● Document segment:
The nuScenes dataset is a large-scale autonomous driving dataset with 3d object annotations. It features:
● Full sensor suite (1x LIDAR, 5x RADAR, 6x camera, IMU, GPS)
● 1000 scenes of 20s each
● 1,400,000 camera images
● 390,000 lidar sweeps
● Two diverse cities: Boston and Singapore
● Left versus right hand traffic
● Detailed map information
● 1.4M 3D bounding boxes manually annotated for 23 object classes
● Attributes such as visibility, activity and pose
● New: 1.1B lidar points manually annotated for 32 classes
● New: Explore nuScenes on SiaSearch
● Free to use for non-commercial use
● For a commercial license contact nuScenes@motional.com
For the nuScenes dataset we collect approximately 15h of driving data in Boston and Singapore. For the full nuScenes dataset, we publish data from Boston Seaport and Singapore’s One North, Queenstown and Holland Village districts. Driving routes are carefully chosen to capture challenging scenarios. We aim for a diverse set of locations, times and weather conditions. To balance the class frequency distribution, we include more scenes with rare classes (such as bicycles). Using these criteria, we manually select 1000 scenes of 20s duration each. These scenes are carefully annotated using human experts. The annotator instructions can be found in the devkit repository.
We use two Renault Zoe cars with an identical sensor layout to drive in Boston and Singapore. The data was gathered from a research platform and is not indicative of the setup used in Motional products. Please refer to the above figure for the placement of the sensors. We release data from the following sensors:
To achieve a high quality multi-sensor dataset, it is essential to calibrate the extrinsics and intrinsics of every sensor. We express extrinsic coordinates relative to the ego frame, i.e. the midpoint of the rear vehicle axle. The most relevant steps are described below:
LIDAR extrinsics:
We use a laser liner to accurately measure the relative location of the LIDAR to the ego frame.
Camera extrinsics:
We place a cube-shaped calibration target in front of the camera and LIDAR sensors. The calibration target consists of three orthogonal planes with known patterns. After detecting the patterns we compute the transformation matrix from camera to LIDAR by aligning the planes of the calibration target. Given the LIDAR to ego frame transformation computed above, we can then compute the camera to ego frame transformation and the resulting extrinsic parameters.
RADAR extrinsics
We mount the radar in a horizontal position. Then we collect radar measurements by driving in an urban environment. After filtering radar returns for moving objects, we calibrate the yaw angle using a brute force approach to minimize the compensated range rates for static objects.
Camera intrinsic calibration
We use a calibration target board with a known set of patterns to infer the intrinsic and distortion parameters of the camera.
In order to achieve good cross-modality data alignment between the LIDAR and the cameras, the exposure of a camera is triggered when the top LIDAR sweeps across the center of the camera’s FOV. The timestamp of the image is the exposure trigger time; and the timestamp of the LIDAR scan is the time when the full rotation of the current LIDAR frame is achieved. Given that the camera’s exposure time is nearly instantaneous, this method generally yields good data alignment. Note that the cameras run at 12Hz while the LIDAR runs at 20Hz. The 12 camera exposures are spread as evenly as possible across the 20 LIDAR scans, so not all LIDAR scans have a corresponding camera frame. Reducing the frame rate of the cameras to 12Hz helps to reduce the compute, bandwidth and storage requirement of the perception system.

● Available data:
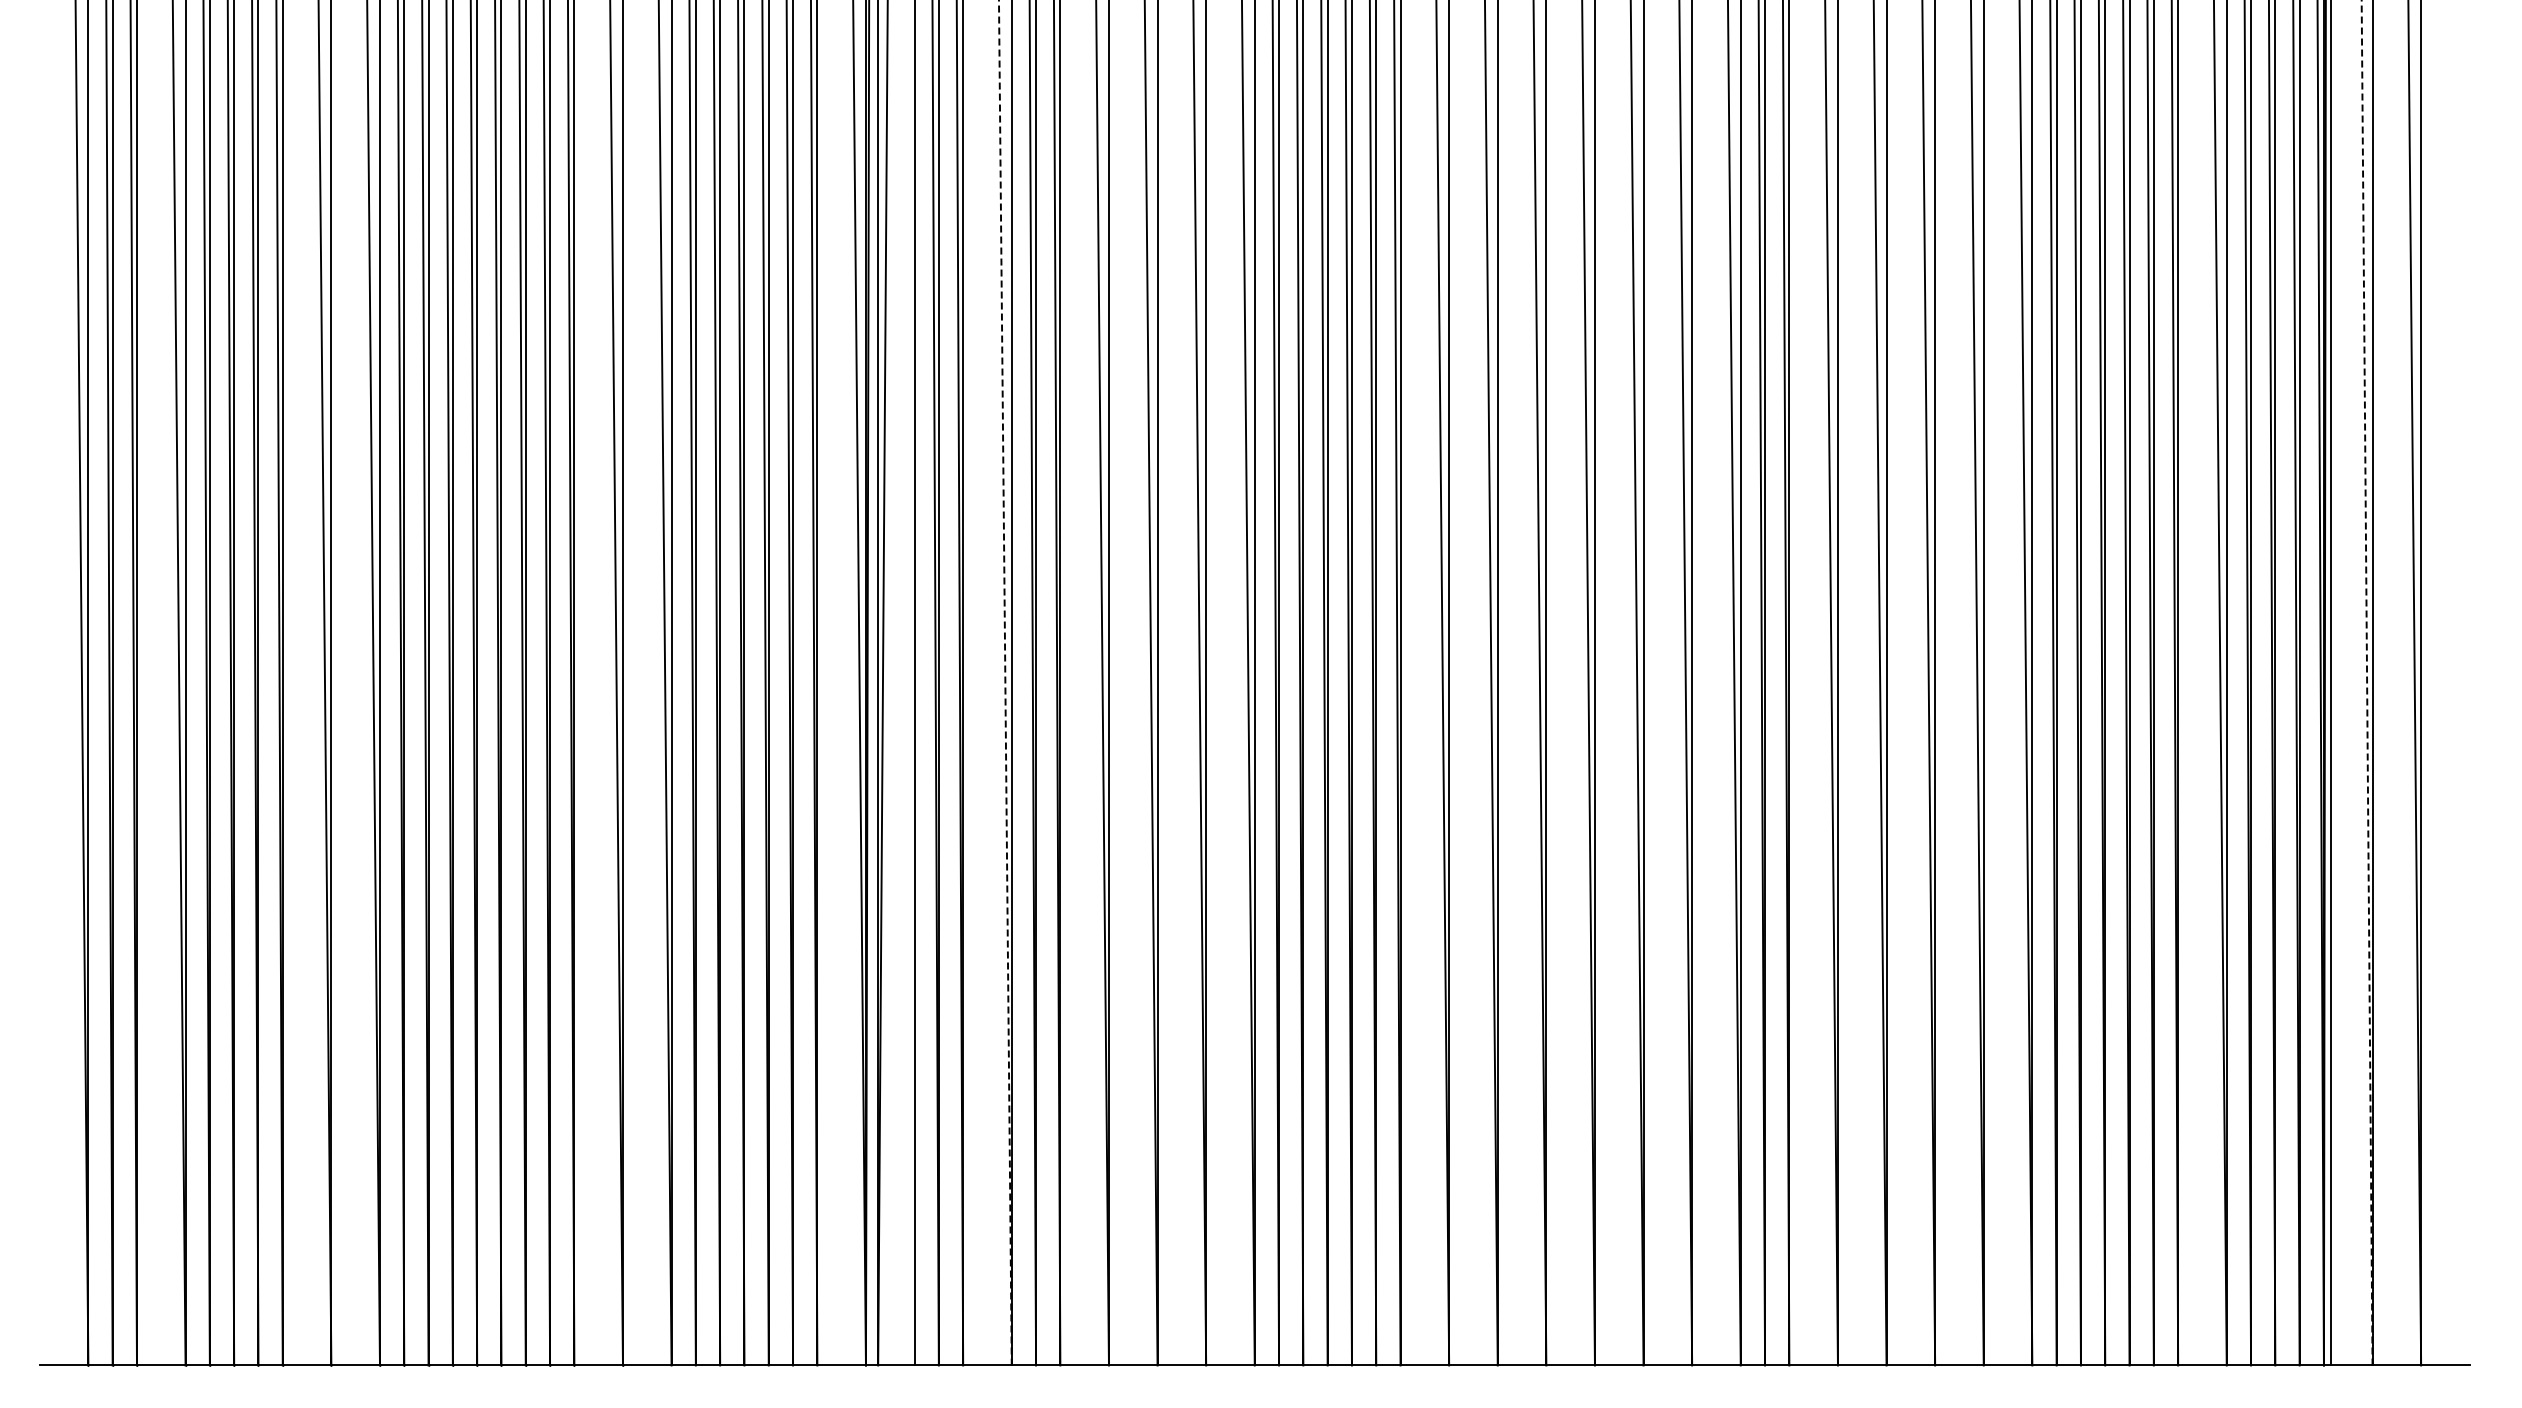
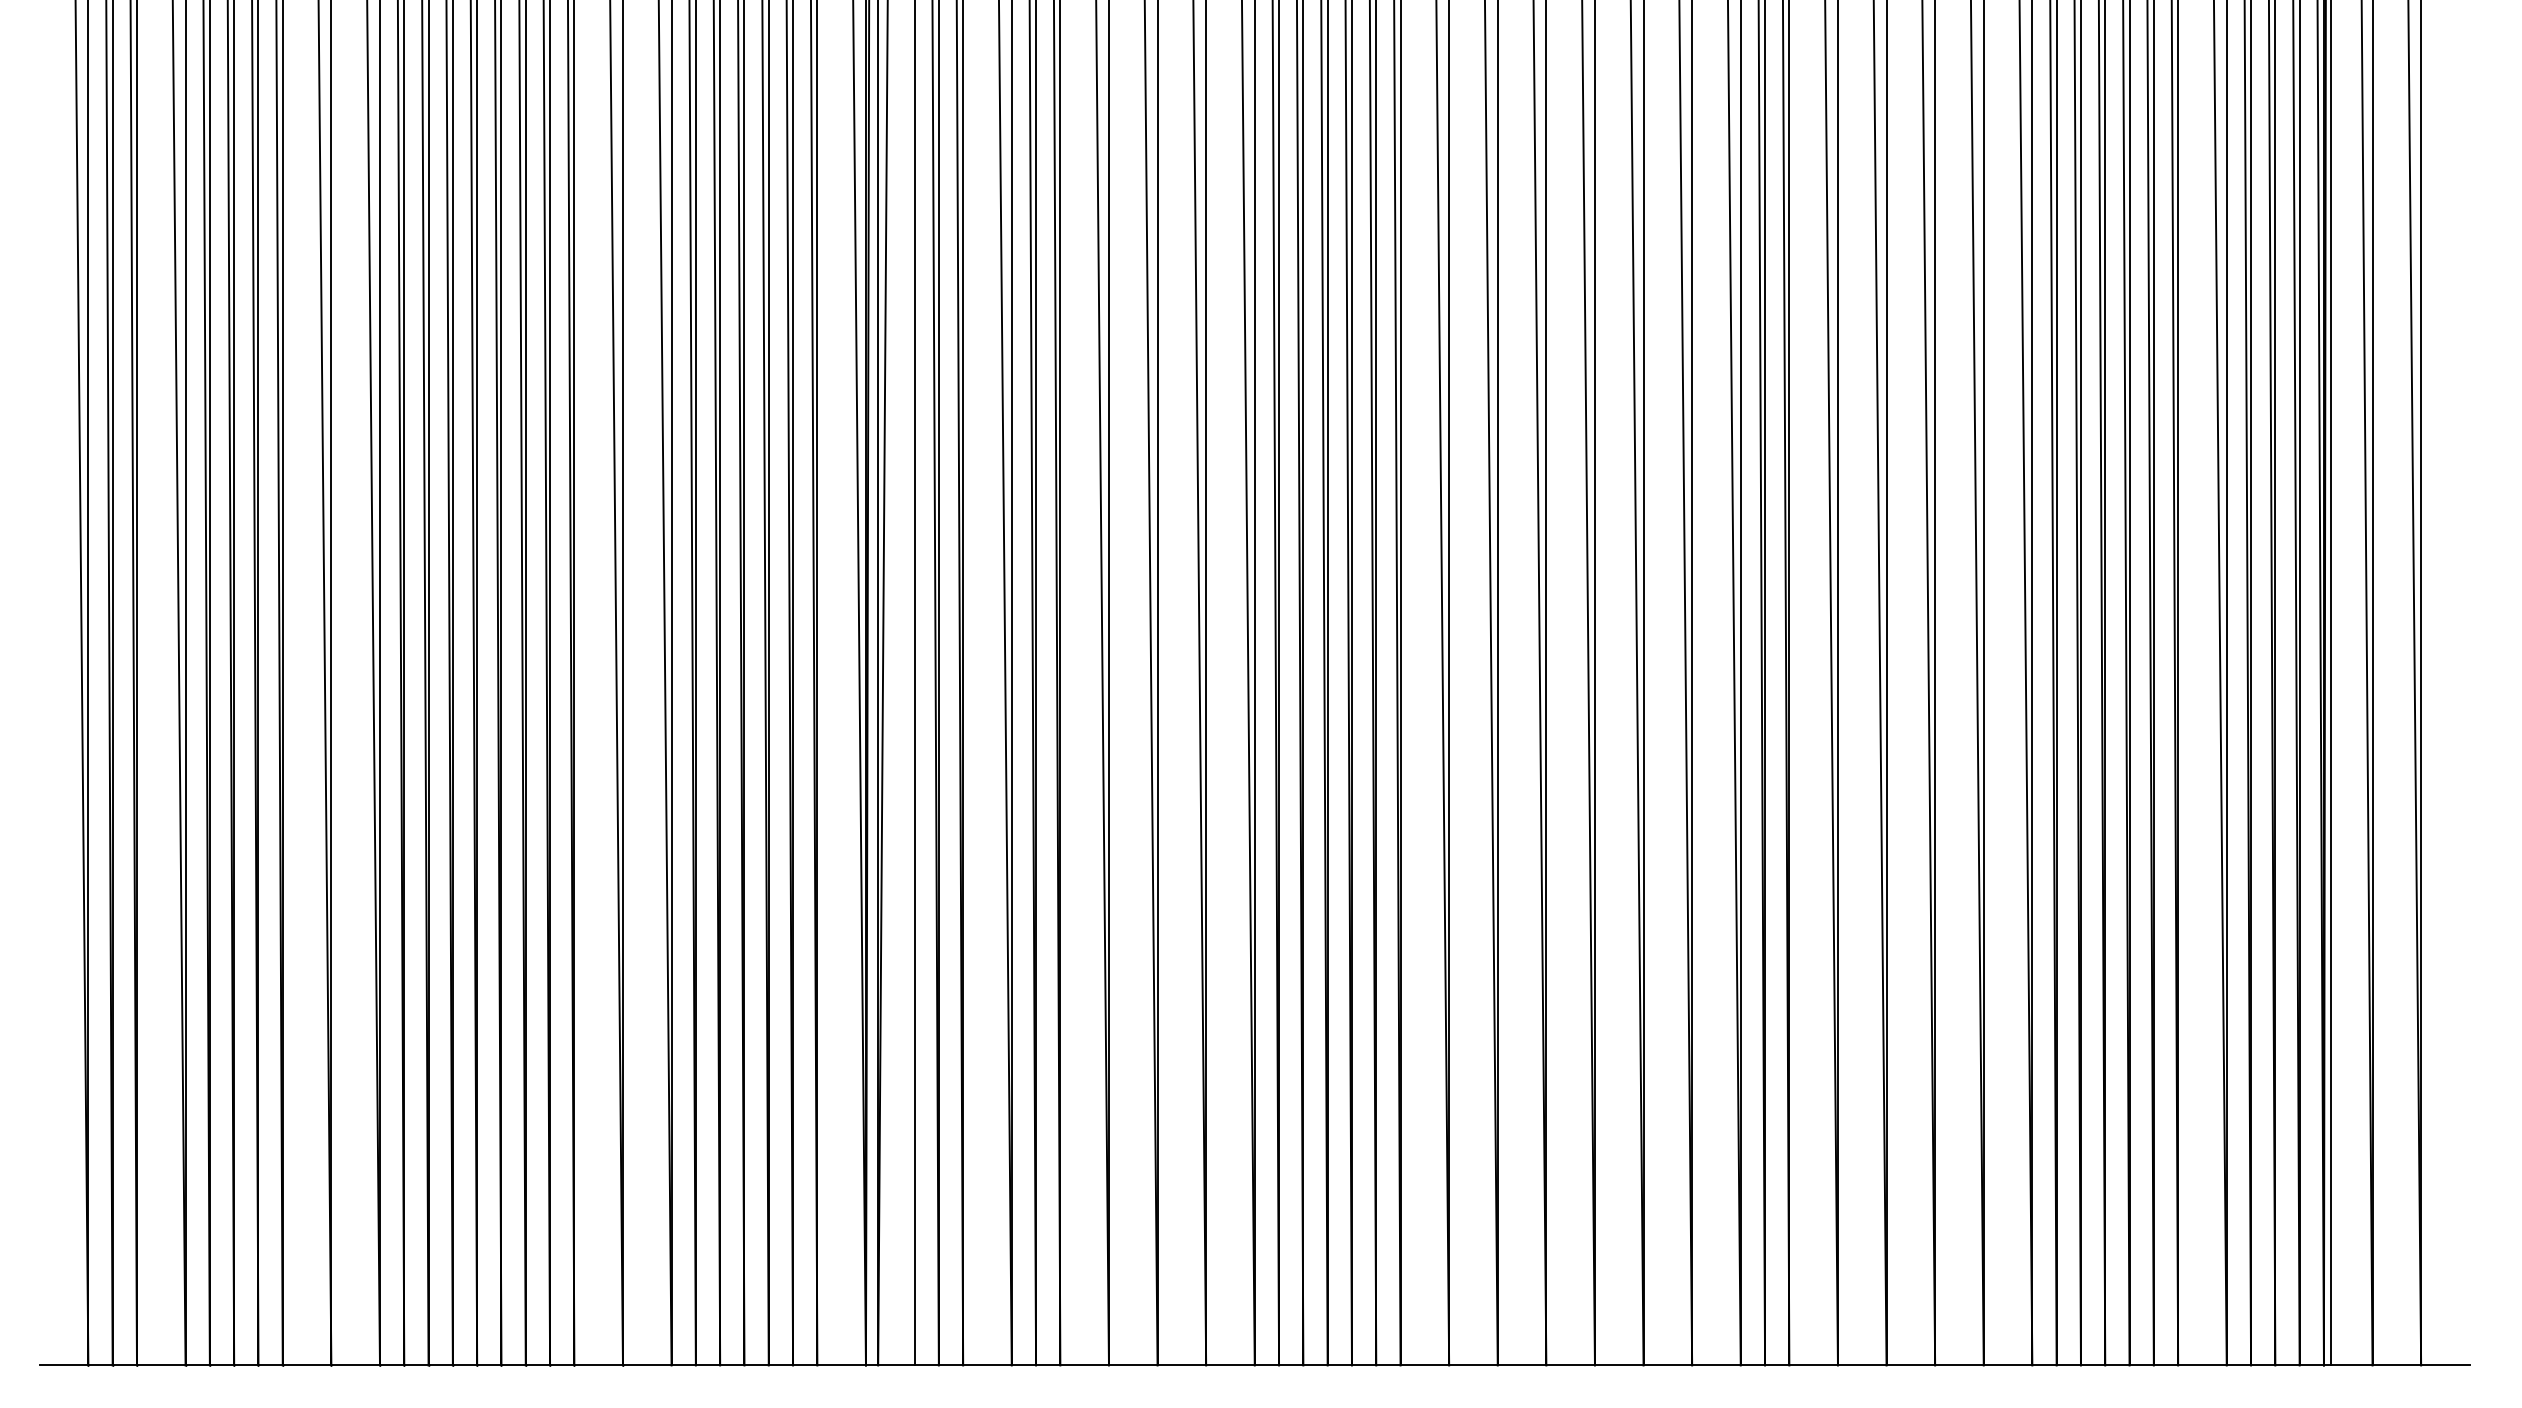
line at (1005, 682): dashed -> solid
line at (2367, 682): dashed -> solid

● Required task A:
Set down the passage of the nuScenes dataset description from "RADAR extrinsics" to "of the camera." word for word.
● Required task B:
Supply the next part of the nuScenes dataset description, picking up after its final sentence.

● Right answer A:
RADAR extrinsics
We mount the radar in a horizontal position. Then we collect radar measurements by driving in an urban environment. After filtering radar returns for moving objects, we calibrate the yaw angle using a brute force approach to minimize the compensated range rates for static objects.
Camera intrinsic calibration
We use a calibration target board with a known set of patterns to infer the intrinsic and distortion parameters of the camera.

● Right answer B:
It is our priority to protect the privacy of third parties. For this purpose we use state-of-the-art object detection techniques to detect license plates and faces. We aim for a high recall and remove false positives that do not overlap with the reprojections of the known person and car boxes. Eventually we use the output of the object detectors to blur faces and license plates in the images of nuScenes.
This document describes the database schema used in nuScenes. All annotations and meta data
(including calibration, maps, vehicle coordinates etc.) are covered in a relational database.
The database tables are listed below. Every row can be identified by its unique primary key
token
. Foreign keys such as sample_token
may be used to link to the token
of the table
sample
. Please refer to the tutorial for an
introduction to the most important database tables.
An attribute is a property of an instance that can change while the category remains the same. Example: a vehicle being parked/stopped/moving, and whether or not a bicycle has a rider.
attribute {
"token": <str> -- Unique record identifier.
"name": <str> -- Attribute name.
"description": <str> -- Attribute description.
}
Definition of a particular sensor (lidar/radar/camera) as calibrated on a particular vehicle. All extrinsic parameters are given with respect to the ego vehicle body frame. All camera images come undistorted and rectified.
calibrated_sensor {
"token": <str> -- Unique record identifier.
"sensor_token": <str> -- Foreign key pointing to the sensor type.
"translation": <float> [3] -- Coordinate system origin in meters: x, y, z.
"rotation":
<float> [4] -- Coordinate system orientation as quaternion: w, x, y, z.
"camera_intrinsic":
<float> [3, 3] -- Intrinsic camera calibration. Empty for sensors that are not cameras.
}
Taxonomy of object categories (e.g. vehicle, human). Subcategories are delineated by a period
(e.g. human.pedestrian.adult
).
category {
"token": <str> -- Unique record identifier.
"name": <str> -- Category name. Subcategories indicated by period.
"description": <str> -- Category description.
"index": <int> -- The index of the label
used for efficiency reasons in the .bin label files of nuScenes-lidarseg. This field did not
exist previously.
}
Ego vehicle pose at a particular timestamp. Given with respect to global coordinate system of the log's map. The ego_pose is the output of a lidar map-based localization algorithm described in our paper. The localization is 2-dimensional in the x-y plane.
ego_pose {
"token": <str> -- Unique record identifier.
"translation":
<float> [3] -- Coordinate system origin in meters: x, y, z. Note that z is always
0.
"rotation": <float> [4] -- Coordinate system orientation as quaternion:
w, x, y, z.
"timestamp": <int> -- Unix time stamp.
}
An object instance, e.g. particular vehicle. This table is an enumeration of all object instances we observed. Note that instances are not tracked across scenes.
instance {
"token": <str> -- Unique record identifier.
"category_token": <str> -- Foreign key pointing to the object category.
"nbr_annotations": <int> -- Number of annotations of this instance.
"first_annotation_token":
<str> -- Foreign key. Points to the first annotation of this instance.
"last_annotation_token":
<str> -- Foreign key. Points to the last annotation of this instance.
}
Mapping between nuScenes-lidarseg annotations and sample_datas corresponding to the lidar pointcloud associated with a keyframe.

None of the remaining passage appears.